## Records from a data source
★ ★ ★ ★ ★ ★ ★

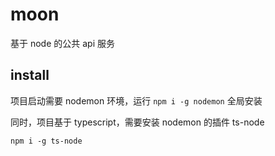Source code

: # moon

基于 node 的公共 api 服务

## install

项目启动需要 nodemon 环境，运行 `npm i -g nodemon` 全局安装

同时，项目基于 typescript，需要安装 nodemon 的插件 ts-node 

`npm i -g ts-node`
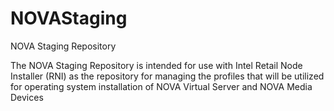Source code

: # NOVAStaging
NOVA Staging Repository

The NOVA Staging Repository is intended for use with Intel Retail Node Installer (RNI) as the repository for managing the profiles that will be utilized for operating system installation of NOVA Virtual Server and NOVA Media Devices
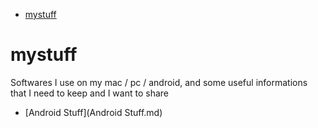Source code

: <!-- START doctoc generated TOC please keep comment here to allow auto update -->
<!-- DON'T EDIT THIS SECTION, INSTEAD RE-RUN doctoc TO UPDATE -->


- [mystuff](#mystuff)

<!-- END doctoc generated TOC please keep comment here to allow auto update -->

# mystuff
Softwares I use on my mac / pc / android, and some useful informations that I need to keep and I want to share

* [Android Stuff](Android Stuff.md)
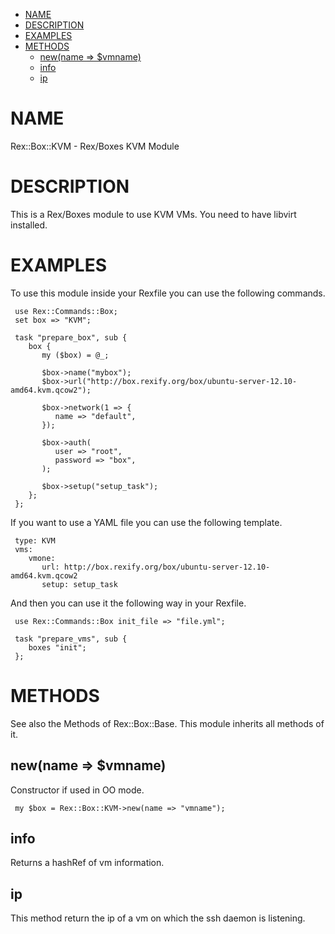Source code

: -   [NAME](#NAME)
-   [DESCRIPTION](#DESCRIPTION)
-   [EXAMPLES](#EXAMPLES)
-   [METHODS](#METHODS)
    -   [new(name =&gt; $vmname)](#new-name-vmname-)
    -   [info](#info)
    -   [ip](#ip)

# NAME

Rex::Box::KVM - Rex/Boxes KVM Module

# DESCRIPTION

This is a Rex/Boxes module to use KVM VMs. You need to have libvirt installed.

# EXAMPLES

To use this module inside your Rexfile you can use the following commands.

     use Rex::Commands::Box;
     set box => "KVM";
     
     task "prepare_box", sub {
        box {
           my ($box) = @_;
     
           $box->name("mybox");
           $box->url("http://box.rexify.org/box/ubuntu-server-12.10-amd64.kvm.qcow2");
     
           $box->network(1 => {
              name => "default",
           });
     
           $box->auth(
              user => "root",
              password => "box",
           );
     
           $box->setup("setup_task");
        };
     };

If you want to use a YAML file you can use the following template.

     type: KVM
     vms:
        vmone:
           url: http://box.rexify.org/box/ubuntu-server-12.10-amd64.kvm.qcow2
           setup: setup_task

And then you can use it the following way in your Rexfile.

     use Rex::Commands::Box init_file => "file.yml";
     
     task "prepare_vms", sub {
        boxes "init";
     };

# METHODS

See also the Methods of Rex::Box::Base. This module inherits all methods of it.

## new(name =&gt; $vmname)

Constructor if used in OO mode.

     my $box = Rex::Box::KVM->new(name => "vmname");

## info

Returns a hashRef of vm information.

## ip

This method return the ip of a vm on which the ssh daemon is listening.
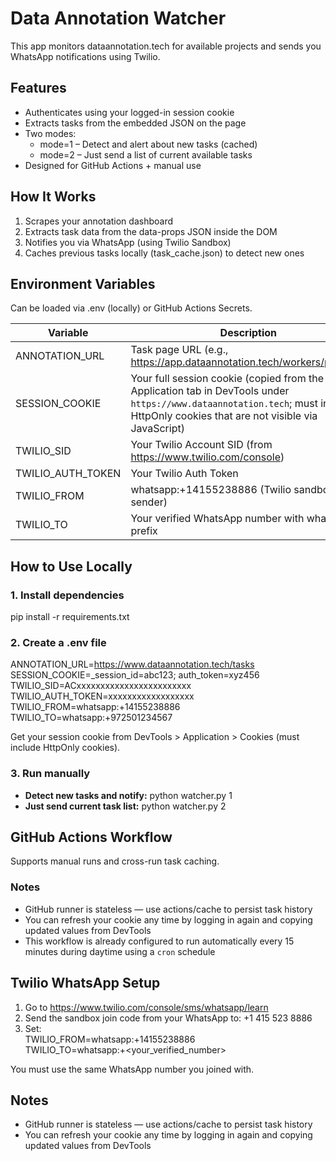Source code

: # Data Annotation Watcher

This app monitors dataannotation.tech for available projects and sends you WhatsApp notifications using Twilio.

## Features

- Authenticates using your logged-in session cookie
- Extracts tasks from the embedded JSON on the page
- Two modes:
  - mode=1 – Detect and alert about new tasks (cached)
  - mode=2 – Just send a list of current available tasks
- Designed for GitHub Actions + manual use

## How It Works

1. Scrapes your annotation dashboard
2. Extracts task data from the data-props JSON inside the DOM
3. Notifies you via WhatsApp (using Twilio Sandbox)
4. Caches previous tasks locally (task_cache.json) to detect new ones

## Environment Variables

Can be loaded via .env (locally) or GitHub Actions Secrets.

| Variable            | Description                                               |
|---------------------|-----------------------------------------------------------|
| ANNOTATION_URL      | Task page URL (e.g., https://app.dataannotation.tech/workers/projects) |
| SESSION_COOKIE      | Your full session cookie (copied from the Application tab in DevTools under `https://www.dataannotation.tech`; must include HttpOnly cookies that are not visible via JavaScript) |
| TWILIO_SID          | Your Twilio Account SID (from https://www.twilio.com/console) |
| TWILIO_AUTH_TOKEN   | Your Twilio Auth Token |
| TWILIO_FROM         | whatsapp:+14155238886 (Twilio sandbox sender) |
| TWILIO_TO           | Your verified WhatsApp number with whatsapp:+ prefix |

## How to Use Locally

### 1. Install dependencies

pip install -r requirements.txt

### 2. Create a .env file

ANNOTATION_URL=https://www.dataannotation.tech/tasks  
SESSION_COOKIE=_session_id=abc123; auth_token=xyz456  
TWILIO_SID=ACxxxxxxxxxxxxxxxxxxxxxxxx  
TWILIO_AUTH_TOKEN=xxxxxxxxxxxxxxxxxx  
TWILIO_FROM=whatsapp:+14155238886  
TWILIO_TO=whatsapp:+972501234567

Get your session cookie from DevTools > Application > Cookies (must include HttpOnly cookies).

### 3. Run manually

- **Detect new tasks and notify:**
python watcher.py 1
- **Just send current task list:**
python watcher.py 2

## GitHub Actions Workflow

Supports manual runs and cross-run task caching.

### Notes

- GitHub runner is stateless — use actions/cache to persist task history
- You can refresh your cookie any time by logging in again and copying updated values from DevTools
- This workflow is already configured to run automatically every 15 minutes during daytime using a `cron` schedule



## Twilio WhatsApp Setup

1. Go to https://www.twilio.com/console/sms/whatsapp/learn  
2. Send the sandbox join code from your WhatsApp to: +1 415 523 8886  
3. Set:  
   TWILIO_FROM=whatsapp:+14155238886  
   TWILIO_TO=whatsapp:+<your_verified_number>

You must use the same WhatsApp number you joined with.

## Notes

- GitHub runner is stateless — use actions/cache to persist task history  
- You can refresh your cookie any time by logging in again and copying updated values from DevTools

★ ★ ★ ★ ★ ★ ★

## ABOUT THIS TASK
Return each record above as it stands. Pictures stay out.

## EXERCISE OUTPUT
Source code

: # moon

基于 node 的公共 api 服务

## install

项目启动需要 nodemon 环境，运行 `npm i -g nodemon` 全局安装

同时，项目基于 typescript，需要安装 nodemon 的插件 ts-node 

`npm i -g ts-node`
Source code

: # NOVAStaging
NOVA Staging Repository

The NOVA Staging Repository is intended for use with Intel Retail Node Installer (RNI) as the repository for managing the profiles that will be utilized for operating system installation of NOVA Virtual Server and NOVA Media Devices
Source code

: <!-- START doctoc generated TOC please keep comment here to allow auto update -->
<!-- DON'T EDIT THIS SECTION, INSTEAD RE-RUN doctoc TO UPDATE -->


- [mystuff](#mystuff)

<!-- END doctoc generated TOC please keep comment here to allow auto update -->

# mystuff
Softwares I use on my mac / pc / android, and some useful informations that I need to keep and I want to share

* [Android Stuff](Android Stuff.md)
Source code

: -   [NAME](#NAME)
-   [DESCRIPTION](#DESCRIPTION)
-   [EXAMPLES](#EXAMPLES)
-   [METHODS](#METHODS)
    -   [new(name =&gt; $vmname)](#new-name-vmname-)
    -   [info](#info)
    -   [ip](#ip)

# NAME

Rex::Box::KVM - Rex/Boxes KVM Module

# DESCRIPTION

This is a Rex/Boxes module to use KVM VMs. You need to have libvirt installed.

# EXAMPLES

To use this module inside your Rexfile you can use the following commands.

     use Rex::Commands::Box;
     set box => "KVM";
     
     task "prepare_box", sub {
        box {
           my ($box) = @_;
     
           $box->name("mybox");
           $box->url("http://box.rexify.org/box/ubuntu-server-12.10-amd64.kvm.qcow2");
     
           $box->network(1 => {
              name => "default",
           });
     
           $box->auth(
              user => "root",
              password => "box",
           );
     
           $box->setup("setup_task");
        };
     };

If you want to use a YAML file you can use the following template.

     type: KVM
     vms:
        vmone:
           url: http://box.rexify.org/box/ubuntu-server-12.10-amd64.kvm.qcow2
           setup: setup_task

And then you can use it the following way in your Rexfile.

     use Rex::Commands::Box init_file => "file.yml";
     
     task "prepare_vms", sub {
        boxes "init";
     };

# METHODS

See also the Methods of Rex::Box::Base. This module inherits all methods of it.

## new(name =&gt; $vmname)

Constructor if used in OO mode.

     my $box = Rex::Box::KVM->new(name => "vmname");

## info

Returns a hashRef of vm information.

## ip

This method return the ip of a vm on which the ssh daemon is listening.
Source code

: # Data Annotation Watcher

This app monitors dataannotation.tech for available projects and sends you WhatsApp notifications using Twilio.

## Features

- Authenticates using your logged-in session cookie
- Extracts tasks from the embedded JSON on the page
- Two modes:
  - mode=1 – Detect and alert about new tasks (cached)
  - mode=2 – Just send a list of current available tasks
- Designed for GitHub Actions + manual use

## How It Works

1. Scrapes your annotation dashboard
2. Extracts task data from the data-props JSON inside the DOM
3. Notifies you via WhatsApp (using Twilio Sandbox)
4. Caches previous tasks locally (task_cache.json) to detect new ones

## Environment Variables

Can be loaded via .env (locally) or GitHub Actions Secrets.

| Variable            | Description                                               |
|---------------------|-----------------------------------------------------------|
| ANNOTATION_URL      | Task page URL (e.g., https://app.dataannotation.tech/workers/projects) |
| SESSION_COOKIE      | Your full session cookie (copied from the Application tab in DevTools under `https://www.dataannotation.tech`; must include HttpOnly cookies that are not visible via JavaScript) |
| TWILIO_SID          | Your Twilio Account SID (from https://www.twilio.com/console) |
| TWILIO_AUTH_TOKEN   | Your Twilio Auth Token |
| TWILIO_FROM         | whatsapp:+14155238886 (Twilio sandbox sender) |
| TWILIO_TO           | Your verified WhatsApp number with whatsapp:+ prefix |

## How to Use Locally

### 1. Install dependencies

pip install -r requirements.txt

### 2. Create a .env file

ANNOTATION_URL=https://www.dataannotation.tech/tasks  
SESSION_COOKIE=_session_id=abc123; auth_token=xyz456  
TWILIO_SID=ACxxxxxxxxxxxxxxxxxxxxxxxx  
TWILIO_AUTH_TOKEN=xxxxxxxxxxxxxxxxxx  
TWILIO_FROM=whatsapp:+14155238886  
TWILIO_TO=whatsapp:+972501234567

Get your session cookie from DevTools > Application > Cookies (must include HttpOnly cookies).

### 3. Run manually

- **Detect new tasks and notify:**
python watcher.py 1
- **Just send current task list:**
python watcher.py 2

## GitHub Actions Workflow

Supports manual runs and cross-run task caching.

### Notes

- GitHub runner is stateless — use actions/cache to persist task history
- You can refresh your cookie any time by logging in again and copying updated values from DevTools
- This workflow is already configured to run automatically every 15 minutes during daytime using a `cron` schedule



## Twilio WhatsApp Setup

1. Go to https://www.twilio.com/console/sms/whatsapp/learn  
2. Send the sandbox join code from your WhatsApp to: +1 415 523 8886  
3. Set:  
   TWILIO_FROM=whatsapp:+14155238886  
   TWILIO_TO=whatsapp:+<your_verified_number>

You must use the same WhatsApp number you joined with.

## Notes

- GitHub runner is stateless — use actions/cache to persist task history  
- You can refresh your cookie any time by logging in again and copying updated values from DevTools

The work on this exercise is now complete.